**** Records to process ****

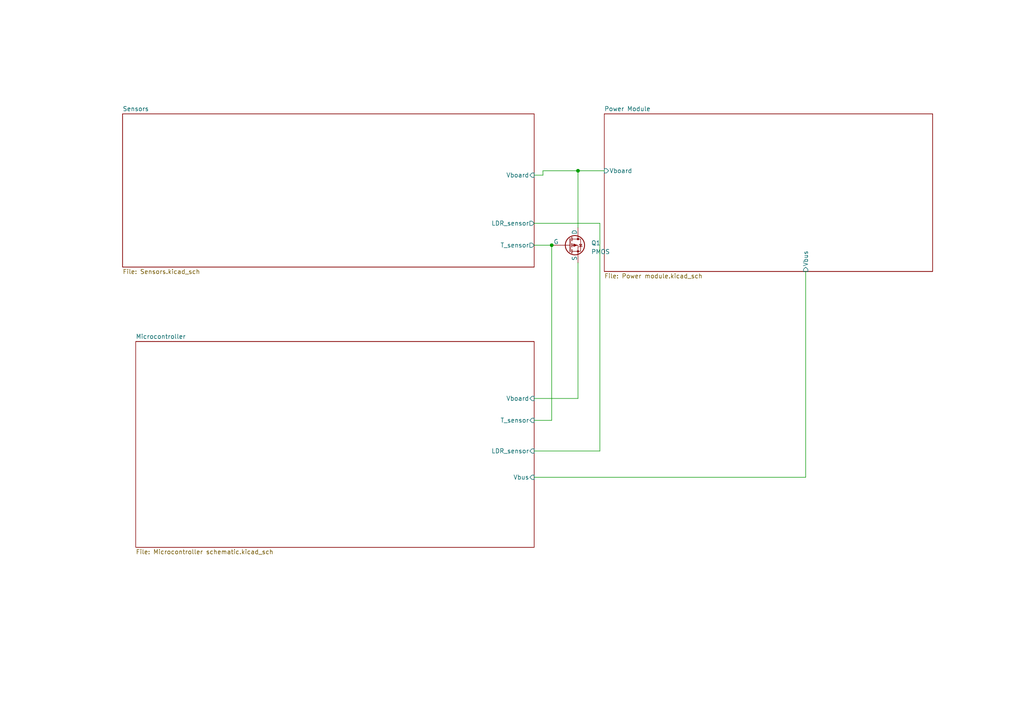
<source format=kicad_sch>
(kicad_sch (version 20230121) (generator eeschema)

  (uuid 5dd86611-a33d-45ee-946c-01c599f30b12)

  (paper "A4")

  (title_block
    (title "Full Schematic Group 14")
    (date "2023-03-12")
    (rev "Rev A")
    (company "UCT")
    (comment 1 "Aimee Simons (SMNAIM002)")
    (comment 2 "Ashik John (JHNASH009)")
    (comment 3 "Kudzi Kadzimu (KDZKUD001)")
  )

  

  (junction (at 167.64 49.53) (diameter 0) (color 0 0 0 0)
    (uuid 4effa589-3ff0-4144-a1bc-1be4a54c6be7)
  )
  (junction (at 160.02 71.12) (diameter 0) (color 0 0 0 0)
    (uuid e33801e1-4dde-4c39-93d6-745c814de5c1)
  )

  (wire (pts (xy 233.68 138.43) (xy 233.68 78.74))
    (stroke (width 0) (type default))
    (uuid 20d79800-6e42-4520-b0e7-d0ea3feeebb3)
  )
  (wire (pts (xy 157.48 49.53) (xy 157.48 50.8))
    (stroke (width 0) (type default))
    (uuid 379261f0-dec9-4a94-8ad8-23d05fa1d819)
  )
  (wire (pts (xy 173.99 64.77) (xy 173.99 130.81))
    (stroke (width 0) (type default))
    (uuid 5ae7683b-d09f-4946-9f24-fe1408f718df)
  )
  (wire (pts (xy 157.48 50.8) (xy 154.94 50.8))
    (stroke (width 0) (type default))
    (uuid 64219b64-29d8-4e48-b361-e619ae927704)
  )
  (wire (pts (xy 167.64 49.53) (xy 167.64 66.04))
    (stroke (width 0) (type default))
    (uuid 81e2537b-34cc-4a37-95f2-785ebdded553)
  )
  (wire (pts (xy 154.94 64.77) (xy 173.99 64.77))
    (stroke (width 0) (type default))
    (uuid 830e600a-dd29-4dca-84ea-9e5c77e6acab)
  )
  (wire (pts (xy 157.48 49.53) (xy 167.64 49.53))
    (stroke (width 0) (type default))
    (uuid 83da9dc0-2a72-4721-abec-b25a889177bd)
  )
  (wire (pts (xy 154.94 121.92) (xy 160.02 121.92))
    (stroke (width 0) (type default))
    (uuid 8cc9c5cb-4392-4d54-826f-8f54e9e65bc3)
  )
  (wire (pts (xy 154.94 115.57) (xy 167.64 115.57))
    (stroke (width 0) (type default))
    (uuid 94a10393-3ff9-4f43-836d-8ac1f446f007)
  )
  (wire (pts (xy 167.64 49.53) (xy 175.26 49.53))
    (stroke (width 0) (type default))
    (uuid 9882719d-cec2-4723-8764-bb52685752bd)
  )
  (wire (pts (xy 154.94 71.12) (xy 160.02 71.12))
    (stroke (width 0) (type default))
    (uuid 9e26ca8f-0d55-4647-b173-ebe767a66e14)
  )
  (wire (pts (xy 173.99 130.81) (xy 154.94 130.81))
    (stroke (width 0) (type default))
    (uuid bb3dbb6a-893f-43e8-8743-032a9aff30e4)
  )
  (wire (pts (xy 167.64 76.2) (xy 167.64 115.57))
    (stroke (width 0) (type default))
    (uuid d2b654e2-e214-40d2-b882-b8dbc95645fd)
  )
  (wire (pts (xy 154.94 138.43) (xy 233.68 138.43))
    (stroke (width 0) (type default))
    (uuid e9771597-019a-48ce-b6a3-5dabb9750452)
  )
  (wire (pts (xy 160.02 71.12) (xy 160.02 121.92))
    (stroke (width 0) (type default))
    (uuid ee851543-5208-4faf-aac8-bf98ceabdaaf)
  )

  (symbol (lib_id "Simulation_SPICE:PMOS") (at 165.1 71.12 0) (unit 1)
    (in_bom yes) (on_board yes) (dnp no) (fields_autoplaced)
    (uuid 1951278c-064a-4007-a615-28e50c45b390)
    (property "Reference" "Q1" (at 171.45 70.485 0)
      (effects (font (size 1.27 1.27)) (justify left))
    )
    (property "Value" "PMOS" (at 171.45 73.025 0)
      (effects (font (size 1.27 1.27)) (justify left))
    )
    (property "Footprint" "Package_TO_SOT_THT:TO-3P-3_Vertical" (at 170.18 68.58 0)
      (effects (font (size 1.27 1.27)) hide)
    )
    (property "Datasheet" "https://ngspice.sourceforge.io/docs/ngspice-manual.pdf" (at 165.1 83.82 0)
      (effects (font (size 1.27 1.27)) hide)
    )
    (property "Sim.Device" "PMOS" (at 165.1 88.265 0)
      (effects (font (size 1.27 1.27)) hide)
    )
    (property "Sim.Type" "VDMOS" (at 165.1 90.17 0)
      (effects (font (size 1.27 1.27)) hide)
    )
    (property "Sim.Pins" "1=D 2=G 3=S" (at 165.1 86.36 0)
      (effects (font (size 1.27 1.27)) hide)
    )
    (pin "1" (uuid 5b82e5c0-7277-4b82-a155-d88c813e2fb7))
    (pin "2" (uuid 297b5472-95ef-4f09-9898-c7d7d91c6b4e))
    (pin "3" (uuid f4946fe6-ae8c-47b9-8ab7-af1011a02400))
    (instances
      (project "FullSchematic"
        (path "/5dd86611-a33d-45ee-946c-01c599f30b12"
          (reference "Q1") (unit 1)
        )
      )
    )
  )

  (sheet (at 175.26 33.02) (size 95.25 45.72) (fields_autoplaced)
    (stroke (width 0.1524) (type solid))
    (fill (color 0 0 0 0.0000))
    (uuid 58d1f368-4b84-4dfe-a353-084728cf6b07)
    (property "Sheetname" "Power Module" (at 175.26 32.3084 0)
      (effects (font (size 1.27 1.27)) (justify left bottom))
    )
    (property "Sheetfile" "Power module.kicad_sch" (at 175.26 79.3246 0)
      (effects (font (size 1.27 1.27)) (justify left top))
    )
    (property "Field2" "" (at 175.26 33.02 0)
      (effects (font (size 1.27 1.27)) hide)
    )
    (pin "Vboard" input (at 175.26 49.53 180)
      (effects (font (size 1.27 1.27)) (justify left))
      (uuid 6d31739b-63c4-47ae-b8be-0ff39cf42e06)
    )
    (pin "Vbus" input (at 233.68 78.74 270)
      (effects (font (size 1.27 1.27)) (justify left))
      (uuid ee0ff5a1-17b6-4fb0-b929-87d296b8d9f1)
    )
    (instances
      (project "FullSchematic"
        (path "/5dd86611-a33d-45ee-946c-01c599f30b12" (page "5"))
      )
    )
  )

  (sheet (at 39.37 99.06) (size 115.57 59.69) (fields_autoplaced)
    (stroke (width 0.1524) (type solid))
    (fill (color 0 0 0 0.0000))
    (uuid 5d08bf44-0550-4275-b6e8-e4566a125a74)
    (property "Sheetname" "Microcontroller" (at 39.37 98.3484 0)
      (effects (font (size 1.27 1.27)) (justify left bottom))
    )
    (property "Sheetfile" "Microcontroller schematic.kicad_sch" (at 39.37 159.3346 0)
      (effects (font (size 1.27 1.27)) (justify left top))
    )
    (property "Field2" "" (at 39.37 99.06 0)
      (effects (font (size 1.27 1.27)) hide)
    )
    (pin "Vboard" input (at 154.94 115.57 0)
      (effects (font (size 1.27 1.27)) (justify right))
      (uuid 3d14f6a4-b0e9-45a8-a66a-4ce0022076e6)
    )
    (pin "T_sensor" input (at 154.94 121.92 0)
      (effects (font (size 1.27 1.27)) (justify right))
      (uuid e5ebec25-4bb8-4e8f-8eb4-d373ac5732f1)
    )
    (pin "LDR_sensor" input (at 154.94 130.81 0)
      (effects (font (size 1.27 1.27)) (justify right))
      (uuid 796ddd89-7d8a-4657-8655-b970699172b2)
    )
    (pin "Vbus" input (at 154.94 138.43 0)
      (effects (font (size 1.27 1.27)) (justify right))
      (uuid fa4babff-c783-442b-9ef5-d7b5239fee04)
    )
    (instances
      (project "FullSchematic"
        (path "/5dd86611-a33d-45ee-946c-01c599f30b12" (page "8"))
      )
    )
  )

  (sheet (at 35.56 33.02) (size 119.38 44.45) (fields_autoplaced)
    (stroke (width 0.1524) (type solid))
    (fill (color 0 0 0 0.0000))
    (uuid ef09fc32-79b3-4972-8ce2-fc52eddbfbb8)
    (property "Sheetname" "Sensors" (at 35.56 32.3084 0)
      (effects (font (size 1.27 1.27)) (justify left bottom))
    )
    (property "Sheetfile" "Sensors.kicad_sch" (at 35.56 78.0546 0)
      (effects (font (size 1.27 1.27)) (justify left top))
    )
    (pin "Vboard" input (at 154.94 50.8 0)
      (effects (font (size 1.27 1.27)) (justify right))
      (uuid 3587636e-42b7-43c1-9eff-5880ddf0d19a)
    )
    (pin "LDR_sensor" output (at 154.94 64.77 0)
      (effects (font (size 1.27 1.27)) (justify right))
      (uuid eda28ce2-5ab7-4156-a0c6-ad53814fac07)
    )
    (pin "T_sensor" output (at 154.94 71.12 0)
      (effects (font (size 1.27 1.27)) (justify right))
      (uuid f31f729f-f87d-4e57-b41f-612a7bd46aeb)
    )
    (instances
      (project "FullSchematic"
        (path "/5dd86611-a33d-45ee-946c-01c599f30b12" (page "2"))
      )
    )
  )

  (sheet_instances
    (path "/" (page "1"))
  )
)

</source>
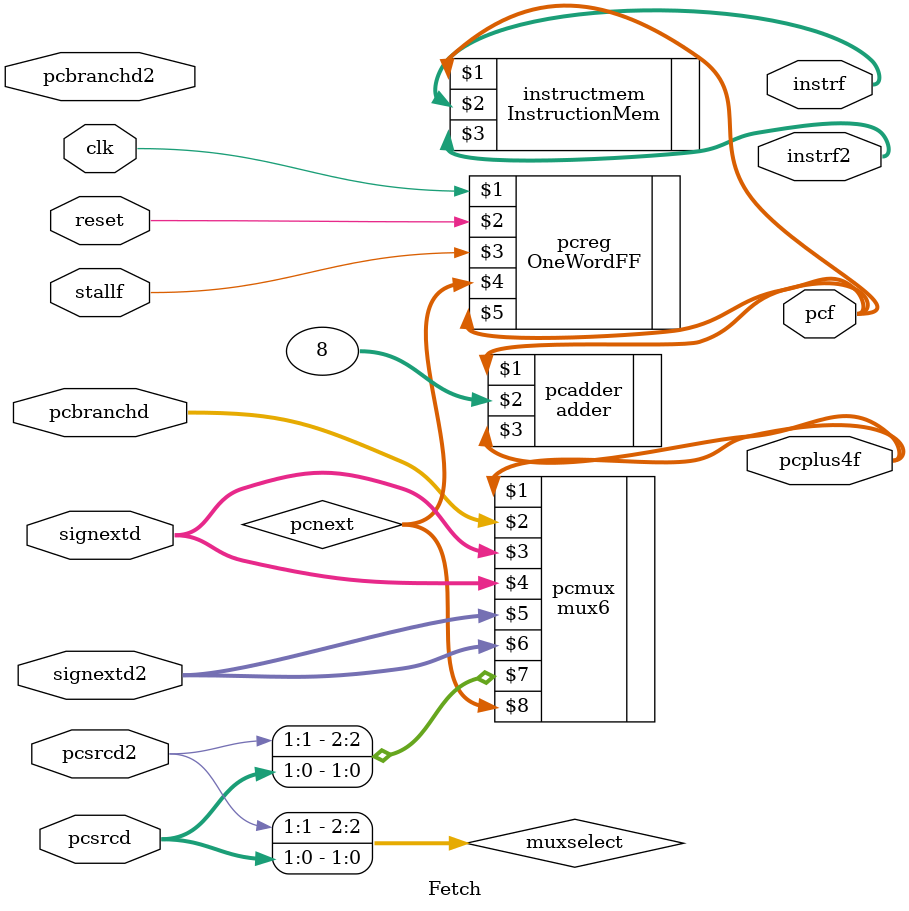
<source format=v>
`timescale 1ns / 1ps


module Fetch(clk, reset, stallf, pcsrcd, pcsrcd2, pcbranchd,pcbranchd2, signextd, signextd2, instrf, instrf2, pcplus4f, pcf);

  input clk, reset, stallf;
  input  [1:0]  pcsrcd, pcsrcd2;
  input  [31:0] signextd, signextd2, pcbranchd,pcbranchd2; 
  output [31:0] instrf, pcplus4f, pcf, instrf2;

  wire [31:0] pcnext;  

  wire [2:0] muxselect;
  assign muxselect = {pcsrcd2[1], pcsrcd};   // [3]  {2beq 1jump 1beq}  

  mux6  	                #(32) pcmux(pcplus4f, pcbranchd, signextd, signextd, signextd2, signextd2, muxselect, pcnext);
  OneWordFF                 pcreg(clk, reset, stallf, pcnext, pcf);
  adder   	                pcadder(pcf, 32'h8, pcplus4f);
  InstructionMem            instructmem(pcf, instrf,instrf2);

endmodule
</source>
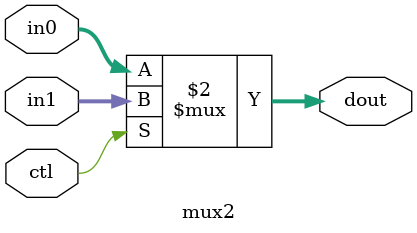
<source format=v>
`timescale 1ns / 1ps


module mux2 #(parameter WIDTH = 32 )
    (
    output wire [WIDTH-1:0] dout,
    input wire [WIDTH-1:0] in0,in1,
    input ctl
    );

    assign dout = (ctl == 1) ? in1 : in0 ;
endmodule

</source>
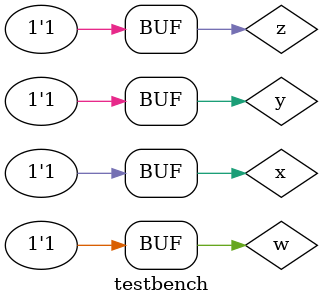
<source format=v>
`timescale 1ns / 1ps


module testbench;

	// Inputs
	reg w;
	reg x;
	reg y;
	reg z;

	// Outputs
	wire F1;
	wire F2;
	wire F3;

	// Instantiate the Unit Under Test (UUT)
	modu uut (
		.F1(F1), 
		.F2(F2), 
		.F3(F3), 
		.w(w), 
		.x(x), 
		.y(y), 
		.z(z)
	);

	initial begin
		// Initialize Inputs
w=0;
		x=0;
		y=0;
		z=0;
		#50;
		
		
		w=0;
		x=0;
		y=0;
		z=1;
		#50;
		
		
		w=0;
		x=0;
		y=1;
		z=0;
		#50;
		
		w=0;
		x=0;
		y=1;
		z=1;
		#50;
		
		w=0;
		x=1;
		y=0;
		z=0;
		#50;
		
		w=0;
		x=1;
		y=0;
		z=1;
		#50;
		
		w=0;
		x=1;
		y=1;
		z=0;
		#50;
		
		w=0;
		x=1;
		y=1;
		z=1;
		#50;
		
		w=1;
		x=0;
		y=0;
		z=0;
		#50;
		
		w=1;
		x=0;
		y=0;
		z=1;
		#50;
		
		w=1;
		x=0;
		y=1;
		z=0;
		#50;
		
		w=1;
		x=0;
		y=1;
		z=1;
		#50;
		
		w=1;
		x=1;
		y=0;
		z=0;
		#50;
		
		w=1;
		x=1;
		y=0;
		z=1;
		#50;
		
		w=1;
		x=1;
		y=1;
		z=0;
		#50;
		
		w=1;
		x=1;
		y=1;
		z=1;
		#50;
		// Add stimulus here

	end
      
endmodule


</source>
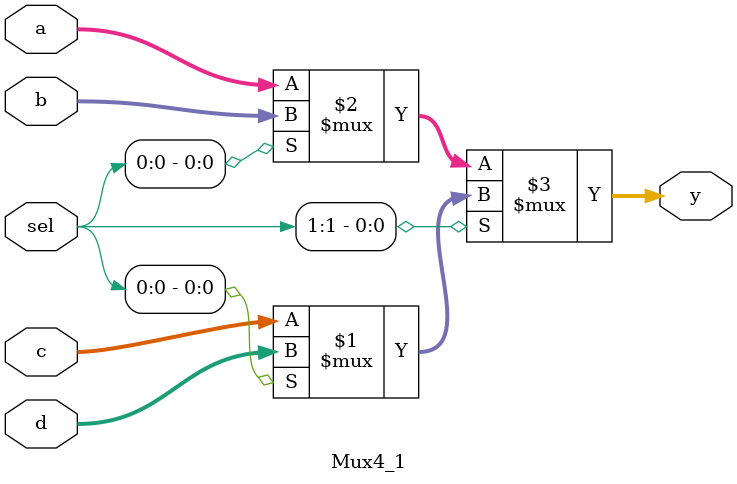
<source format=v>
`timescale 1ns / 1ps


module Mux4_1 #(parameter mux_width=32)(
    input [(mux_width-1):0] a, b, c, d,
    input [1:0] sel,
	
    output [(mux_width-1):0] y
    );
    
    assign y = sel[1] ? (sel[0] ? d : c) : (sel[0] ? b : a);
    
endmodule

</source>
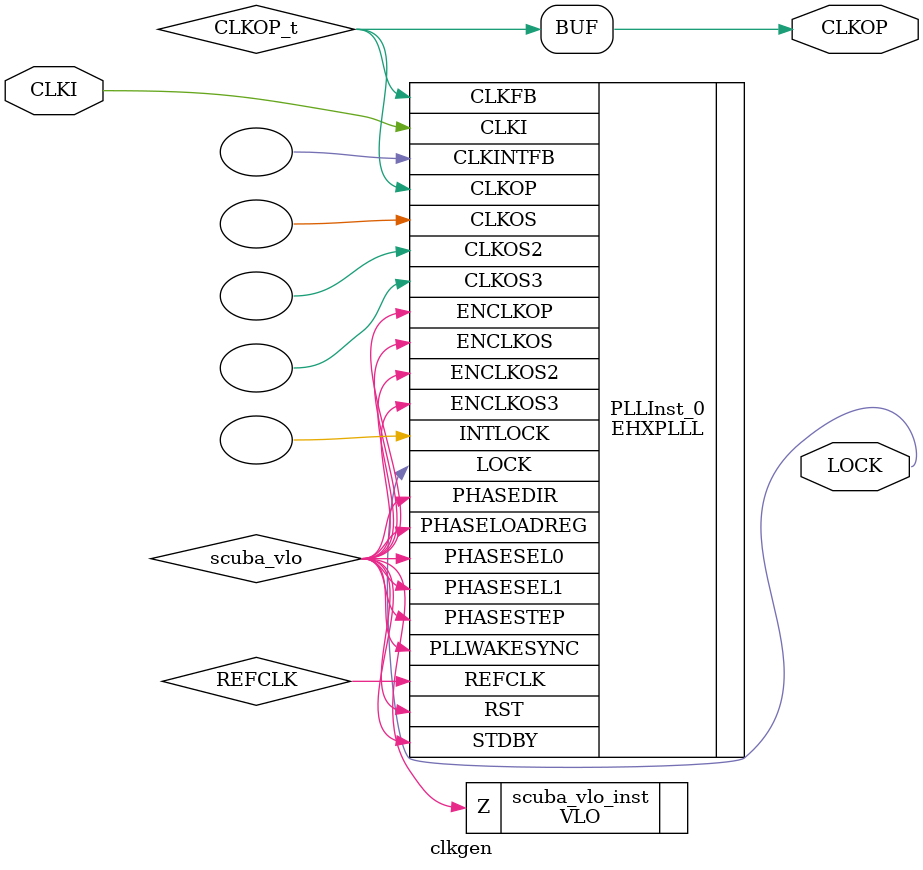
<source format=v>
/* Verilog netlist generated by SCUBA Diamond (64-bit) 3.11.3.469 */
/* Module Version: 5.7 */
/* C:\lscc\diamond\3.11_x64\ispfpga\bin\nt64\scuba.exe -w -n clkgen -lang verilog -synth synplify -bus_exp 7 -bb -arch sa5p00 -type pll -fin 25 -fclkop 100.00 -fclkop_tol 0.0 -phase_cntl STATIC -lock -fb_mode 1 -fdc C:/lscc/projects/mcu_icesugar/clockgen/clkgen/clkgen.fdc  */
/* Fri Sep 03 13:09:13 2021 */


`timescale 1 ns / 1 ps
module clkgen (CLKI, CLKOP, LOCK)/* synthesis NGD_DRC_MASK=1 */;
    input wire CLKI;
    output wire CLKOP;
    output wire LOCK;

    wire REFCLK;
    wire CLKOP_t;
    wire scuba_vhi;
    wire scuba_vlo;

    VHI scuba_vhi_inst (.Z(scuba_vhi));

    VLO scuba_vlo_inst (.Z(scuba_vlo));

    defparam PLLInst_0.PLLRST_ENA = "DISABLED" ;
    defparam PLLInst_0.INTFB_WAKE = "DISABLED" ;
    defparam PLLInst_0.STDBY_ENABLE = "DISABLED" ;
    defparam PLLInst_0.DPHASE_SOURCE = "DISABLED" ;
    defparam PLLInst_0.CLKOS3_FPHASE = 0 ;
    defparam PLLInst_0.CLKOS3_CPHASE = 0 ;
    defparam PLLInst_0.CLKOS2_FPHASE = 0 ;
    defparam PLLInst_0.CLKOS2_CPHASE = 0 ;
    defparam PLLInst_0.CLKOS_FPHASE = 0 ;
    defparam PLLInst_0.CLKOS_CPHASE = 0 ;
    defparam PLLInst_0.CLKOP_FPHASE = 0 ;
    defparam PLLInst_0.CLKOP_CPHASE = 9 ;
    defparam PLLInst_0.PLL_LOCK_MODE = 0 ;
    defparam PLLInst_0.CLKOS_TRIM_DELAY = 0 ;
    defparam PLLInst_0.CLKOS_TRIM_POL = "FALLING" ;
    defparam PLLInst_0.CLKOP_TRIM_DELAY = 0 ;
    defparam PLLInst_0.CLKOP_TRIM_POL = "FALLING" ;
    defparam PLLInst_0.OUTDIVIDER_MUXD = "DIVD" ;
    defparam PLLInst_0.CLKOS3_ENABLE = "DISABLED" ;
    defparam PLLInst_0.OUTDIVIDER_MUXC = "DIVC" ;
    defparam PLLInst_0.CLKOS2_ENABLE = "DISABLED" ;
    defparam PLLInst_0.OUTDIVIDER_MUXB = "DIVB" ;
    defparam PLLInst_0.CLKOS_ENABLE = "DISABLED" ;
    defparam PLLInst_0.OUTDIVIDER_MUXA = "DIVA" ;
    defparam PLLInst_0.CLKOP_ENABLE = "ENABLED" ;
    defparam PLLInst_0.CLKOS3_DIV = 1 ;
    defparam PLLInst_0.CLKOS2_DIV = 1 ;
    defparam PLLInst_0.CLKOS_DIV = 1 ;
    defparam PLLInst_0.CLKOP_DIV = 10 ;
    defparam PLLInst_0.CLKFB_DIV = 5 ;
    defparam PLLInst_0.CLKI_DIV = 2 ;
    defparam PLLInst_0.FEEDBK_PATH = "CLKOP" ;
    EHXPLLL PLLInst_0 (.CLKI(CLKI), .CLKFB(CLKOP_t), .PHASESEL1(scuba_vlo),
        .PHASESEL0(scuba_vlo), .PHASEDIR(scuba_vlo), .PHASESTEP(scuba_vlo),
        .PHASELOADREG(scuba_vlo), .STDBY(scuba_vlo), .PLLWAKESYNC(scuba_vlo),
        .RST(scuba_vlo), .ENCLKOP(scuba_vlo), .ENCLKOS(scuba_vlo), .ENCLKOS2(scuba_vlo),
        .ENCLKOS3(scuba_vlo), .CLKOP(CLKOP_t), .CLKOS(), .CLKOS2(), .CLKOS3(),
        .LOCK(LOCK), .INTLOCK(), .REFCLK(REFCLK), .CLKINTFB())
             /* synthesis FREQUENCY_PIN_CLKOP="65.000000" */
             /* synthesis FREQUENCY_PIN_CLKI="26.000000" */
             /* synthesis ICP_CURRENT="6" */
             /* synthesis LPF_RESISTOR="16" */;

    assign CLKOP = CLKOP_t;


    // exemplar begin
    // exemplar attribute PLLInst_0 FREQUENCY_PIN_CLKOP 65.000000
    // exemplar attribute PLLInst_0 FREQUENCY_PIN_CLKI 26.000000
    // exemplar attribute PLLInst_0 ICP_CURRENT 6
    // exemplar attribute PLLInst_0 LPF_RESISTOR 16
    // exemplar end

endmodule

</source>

****

### [Exercise]
For this exercise, copy every line of the data that holds "attribute".

### [Response to the task]
    // exemplar attribute PLLInst_0 FREQUENCY_PIN_CLKOP 65.000000
    // exemplar attribute PLLInst_0 FREQUENCY_PIN_CLKI 26.000000
    // exemplar attribute PLLInst_0 ICP_CURRENT 6
    // exemplar attribute PLLInst_0 LPF_RESISTOR 16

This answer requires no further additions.